Tuesday, October 5, 2021

Crossroads, by Jonathan Franzen: Testing the Limits of the Family Bond

The Franzen returns! 

You know, for a writer who has such a reputation (warranted or not) for being an unpleasant curmudgeon, he sure understands and seems to like people. And he sure knows how to tell their stories in such a way that even a 600-page novel, like his new novel Crossroads, seems to just fly by.

A few months ago, I attended a Zoom interview with The Franzen, during which he mentioned he's of the (seemingly arbitrary) belief that writers only have six good novels in them, and then they should retire. He said when he started Crossroads, his sixth novel, he was sure it would be his last book — but then he got so into it and the lives of this family, 600 pages later, we have what is the first volume in a trilogy. 

Woo, and may I add, Hoo! 

I for one am delighted about this, because I loved/hated/was absolutely fascinated by this family. To back up a second, Crossroads tells the story of a family of six — the Hildebrandts — living in a suburb of Chicago in the early 1970s. These people are quirky but also about as normal and everyday as people get. The father is an assistant pastor at a local church, the mother is a stay-at-home mom, and the kids do kids-like things, fight with each other, go off to college, try drugs, sex, and rock and roll. 

As each character wrestles with their own problems (and their checkered pasts, in the parents' cases, especially in the case of mother Marion), things, as is the case with all families who are miserable in their own way, get broken.

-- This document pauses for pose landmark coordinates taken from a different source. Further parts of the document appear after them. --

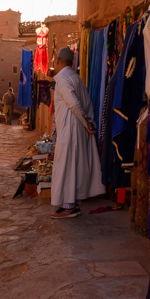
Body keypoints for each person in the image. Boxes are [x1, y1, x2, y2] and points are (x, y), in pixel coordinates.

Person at [50, 47, 105, 218]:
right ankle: (70, 203)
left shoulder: (63, 79)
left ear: (58, 60)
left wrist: (85, 122)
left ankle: (69, 205)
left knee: (67, 166)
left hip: (70, 129)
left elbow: (73, 103)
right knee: (74, 165)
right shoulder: (76, 78)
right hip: (76, 128)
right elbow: (87, 103)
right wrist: (88, 121)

Each member of this family seems to be striving for his or her own individual definition of freedom (a common Franzen theme), both from the constraints of their family, but also, just to live their lives in the way they believe they're intended to. 

Franzen asks us to consider some pretty itchy questions in Crossroads. For one, when you are so mad at someone you love, how is it possible to repair the damage done by intentional cruelty? For another, how do you overcome the feeling that you may not even, much less love, the people in your own family anymore? 

The revolving character studies and how each of these characters relate to each other is interesting enough to keep us moving along quickly. But what Franzen's really got going on here is a novel about the extremely fine lines between ostensible opposites: love and hate, respect and contempt, faithfulness and infidelity, faith and doubt, empathy and intentional cruelty, and self-righteousness and altruism. 

I don't know if this is my favorite Franzen novel — but it's up there. And I can't wait for the next one!